1. do not delete or move the tag;
2. inspect which jobs succeeded and which failed;
3. rerun failed jobs only if they are idempotent or have explicit
   `skip-existing`/existence checks;
4. open or update a GitHub issue documenting the unusable artifact, failed
   rerun/repair path, and maintainer approval;
5. if a replacement artifact is required, cut an approved recovery release with
   the next numbered prerelease version.

npm versions are immutable. A failed run that already published
`@onestepat4time/aegis@<version>` or
`@onestepat4time/aegis-client@<version>` must not be recovered by trying to
republish the same npm version without the workflow's existence checks.

### Optional channels

ClawHub is an optional publish channel. Login/publish failures there must not
block the critical release artifacts: npm, SDKs, GitHub Release assets, Helm,
SBOM, checksums, and attestations. The workflow uses the `onestep-aegis` slug.

If ClawHub fails, fix the slug/token/registry issue in a reviewed PR, but do not
retag an already-published release only to make the historical run green.

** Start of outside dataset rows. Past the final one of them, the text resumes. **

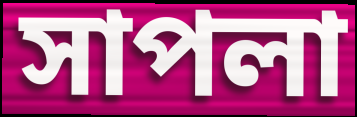
সাপলা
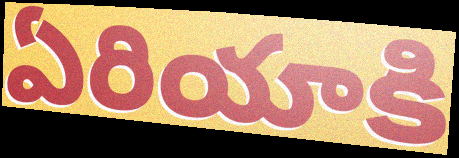
ఏరియాకి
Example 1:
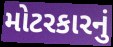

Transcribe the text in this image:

મોટરકારનું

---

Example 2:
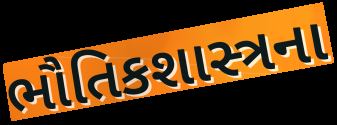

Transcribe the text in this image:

ભૌતિકશાસ્ત્રના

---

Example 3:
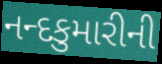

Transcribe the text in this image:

નન્દકુમારીની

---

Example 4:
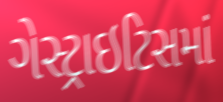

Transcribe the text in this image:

ગેસ્ટ્રાઇટિસમાં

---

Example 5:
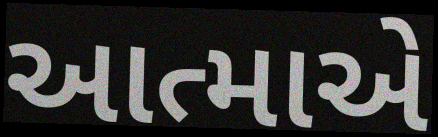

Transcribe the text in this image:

આત્માએ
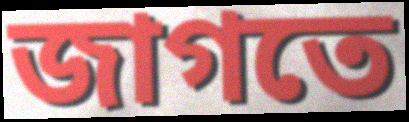
জাগতে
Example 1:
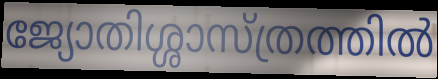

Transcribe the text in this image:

ജ്യോതിശ്ശാസ്ത്രത്തിൽ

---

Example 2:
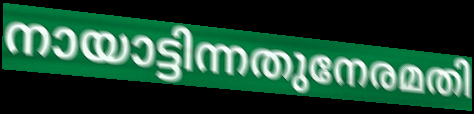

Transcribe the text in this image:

നായാട്ടിന്നതുനേരമതി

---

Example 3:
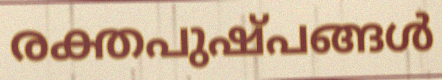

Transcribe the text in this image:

രക്തപുഷ്പങ്ങൾ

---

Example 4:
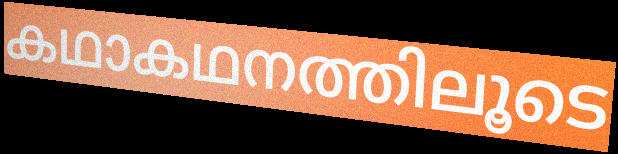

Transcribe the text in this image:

കഥാകഥനത്തിലൂടെ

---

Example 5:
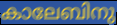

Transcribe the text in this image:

കാലേബിനു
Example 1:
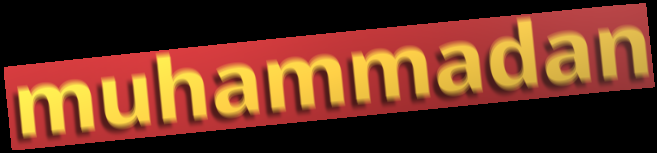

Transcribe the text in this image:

muhammadan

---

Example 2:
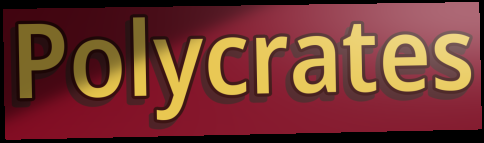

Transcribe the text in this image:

Polycrates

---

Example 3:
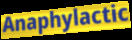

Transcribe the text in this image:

Anaphylactic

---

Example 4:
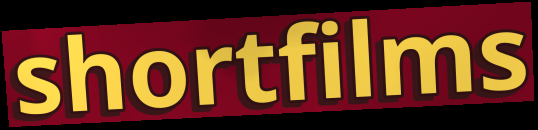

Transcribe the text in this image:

shortfilms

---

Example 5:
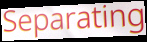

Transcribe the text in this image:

Separating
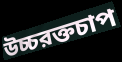
উচ্চরক্তচাপ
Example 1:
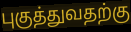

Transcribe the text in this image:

புகுத்துவதற்கு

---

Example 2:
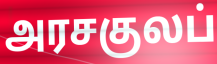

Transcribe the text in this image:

அரசகுலப்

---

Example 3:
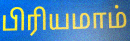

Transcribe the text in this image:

பிரியமாம்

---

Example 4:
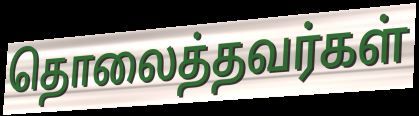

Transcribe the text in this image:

தொலைத்தவர்கள்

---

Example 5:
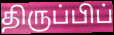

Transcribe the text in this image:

திருப்பிப்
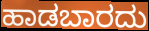
ಹಾಡಬಾರದು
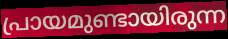
പ്രായമുണ്ടായിരുന്ന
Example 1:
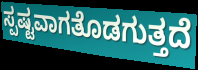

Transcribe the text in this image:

ಸ್ಪಷ್ಟವಾಗತೊಡಗುತ್ತದೆ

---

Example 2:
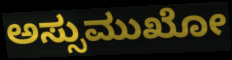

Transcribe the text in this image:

ಅಸ್ಸುಮುಖೋ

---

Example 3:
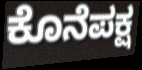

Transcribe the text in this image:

ಕೊನೆಪಕ್ಷ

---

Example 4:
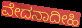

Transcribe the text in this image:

ವೇದನಾದೀಹಿ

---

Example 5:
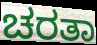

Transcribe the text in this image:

ಚರತಾ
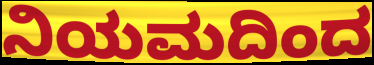
ನಿಯಮದಿಂದ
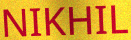
NIKHIL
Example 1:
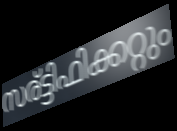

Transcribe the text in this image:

സര്ട്ടിഫിക്കറ്റും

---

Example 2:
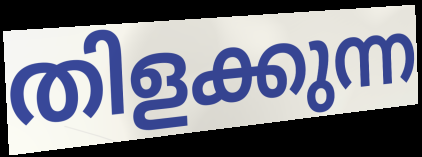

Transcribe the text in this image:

തിളക്കുന്ന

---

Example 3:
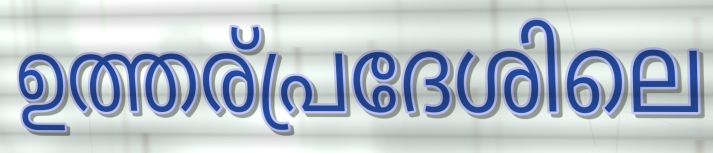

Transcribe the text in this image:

ഉത്തര്പ്രദേശിലെ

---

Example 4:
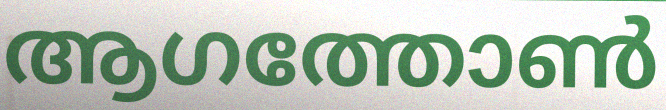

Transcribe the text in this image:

ആഗത്തോൺ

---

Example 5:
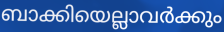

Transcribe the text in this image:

ബാക്കിയെല്ലാവർക്കും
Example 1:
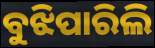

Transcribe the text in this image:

ବୁଝିପାରିଲି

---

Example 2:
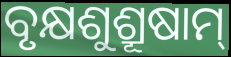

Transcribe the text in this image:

### Release branch cleanup

The release workflow deletes `release/<version>` after a successful release.
If an optional or cleanup-blocking failure leaves the branch behind, delete it
only after confirming it has no content diff with `origin/main`:

```bash
git fetch origin --prune
git diff --name-status origin/main..origin/release/<version>
gh api -X DELETE repos/OneStepAt4time/aegis/git/refs/heads/release/<version>
```

## Hotfixes

Hotfix PRs may target `main` only with explicit maintainer authorization. After
the hotfix merges to `main`, backport the fix to `develop` before the next
normal release branch is cut.

Use a recovery tag only when a published artifact is unusable and a rerun cannot
repair the release. For a preview recovery, use a numbered preview version such
as `X.Y.Z-preview.1` and include the required recovery lines in the annotated
tag:

```bash
git tag -a "vX.Y.Z-preview.N" origin/main \
  -m "Release vX.Y.Z-preview.N" \
  -m "recovery-release: true" \
  -m "recovery-issue: #<issue>" \
  -m "recovery-confirmation: RECOVERY X.Y.Z-preview.N"
```

## Things not to do

- Do not push directly to `main`, `develop`, or `release/<version>`.
- Do not manually edit version/changelog files generated by Release Please.
- Do not use the Release Please action wrapper for exact planned previews; the
  Release Please workflow uses the CLI because it honors `--release-as` exactly.
- Do not reset `.release-please-manifest.json` to an older stable baseline when
  cutting a release branch; that creates an oversized changelog range.
- Do not create a `v*` tag until the promotion PR is merged to `main` and a
  maintainer has given explicit go/no-go.
- Do not rewrite an already-pushed release tag after public artifacts exist.